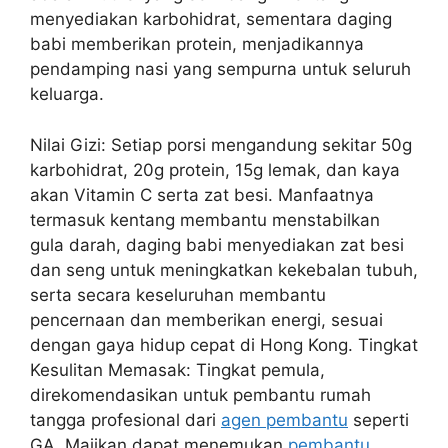
menyediakan karbohidrat, sementara daging
babi memberikan protein, menjadikannya
pendamping nasi yang sempurna untuk seluruh
keluarga.
Nilai Gizi: Setiap porsi mengandung sekitar 50g
karbohidrat, 20g protein, 15g lemak, dan kaya
akan Vitamin C serta zat besi. Manfaatnya
termasuk kentang membantu menstabilkan
gula darah, daging babi menyediakan zat besi
dan seng untuk meningkatkan kekebalan tubuh,
serta secara keseluruhan membantu
pencernaan dan memberikan energi, sesuai
dengan gaya hidup cepat di Hong Kong. Tingkat
Kesulitan Memasak: Tingkat pemula,
direkomendasikan untuk pembantu rumah
tangga profesional dari
agen pembantu
seperti
GA. Majikan dapat menemukan
pembantu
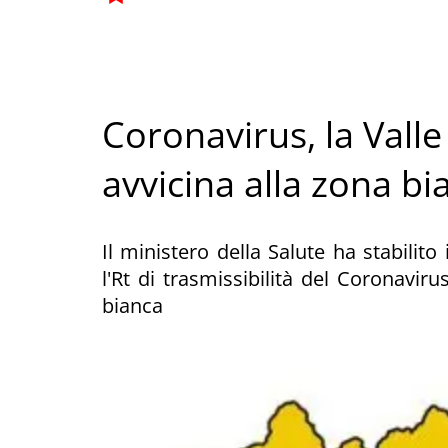
Coronavirus, la Valle 
avvicina alla zona bi
Il ministero della Salute ha stabilito 
l'Rt di trasmissibilità del Coronavir
bianca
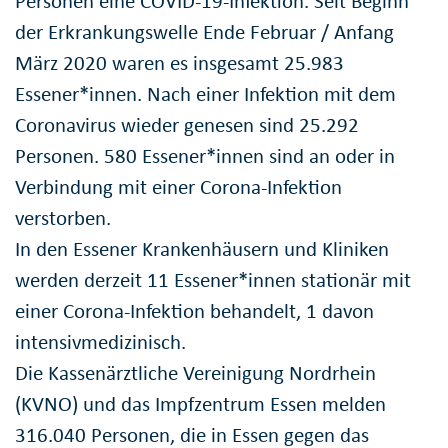
Personen eine COVID-19-Infektion. Seit Beginn
der Erkrankungswelle Ende Februar / Anfang
März 2020 waren es insgesamt 25.983
Essener*innen. Nach einer Infektion mit dem
Coronavirus wieder genesen sind 25.292
Personen. 580 Essener*innen sind an oder in
Verbindung mit einer Corona-Infektion
verstorben.
In den Essener Krankenhäusern und Kliniken
werden derzeit 11 Essener*innen stationär mit
einer Corona-Infektion behandelt, 1 davon
intensivmedizinisch.
Die Kassenärztliche Vereinigung Nordrhein
(KVNO) und das Impfzentrum Essen melden
316.040 Personen, die in Essen gegen das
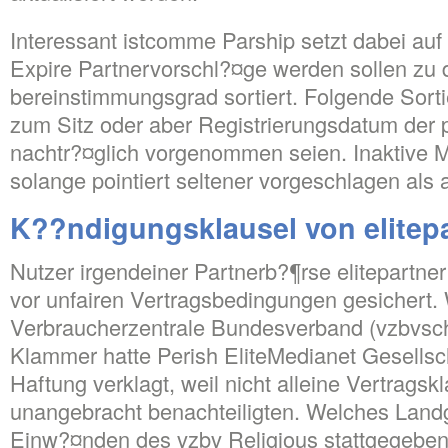
Interessant istcomme Parship setzt dabei auf
Expire Partnervorschl?¤ge werden sollen zu
bereinstimmungsgrad sortiert. Folgende Sorti
zum Sitz oder aber Registrierungsdatum der p
nachtr?¤glich vorgenommen seien. Inaktive M
solange pointiert seltener vorgeschlagen als a
K??ndigungsklausel von elitepa
Nutzer irgendeiner Partnerb?¶rse elitepartner 
vor unfairen Vertragsbedingungen gesichert.
Verbraucherzentrale Bundesverband (vzbvsc
Klammer hatte Perish EliteMedianet Gesellsc
Haftung verklagt, weil nicht alleine Vertrags
unangebracht benachteiligten. Welches Land
Einw?¤nden des vzbv Religious stattgegeben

——

[Task goal] Repeat the data above starting at the line with "nachtr?¤glich vorgenommen seien. Inaktive M" and ending at its last line, exactly, with no other lines.

[Answer to this problem]
nachtr?¤glich vorgenommen seien. Inaktive M
solange pointiert seltener vorgeschlagen als a
K??ndigungsklausel von elitepa
Nutzer irgendeiner Partnerb?¶rse elitepartner 
vor unfairen Vertragsbedingungen gesichert.
Verbraucherzentrale Bundesverband (vzbvsc
Klammer hatte Perish EliteMedianet Gesellsc
Haftung verklagt, weil nicht alleine Vertrags
unangebracht benachteiligten. Welches Land
Einw?¤nden des vzbv Religious stattgegeben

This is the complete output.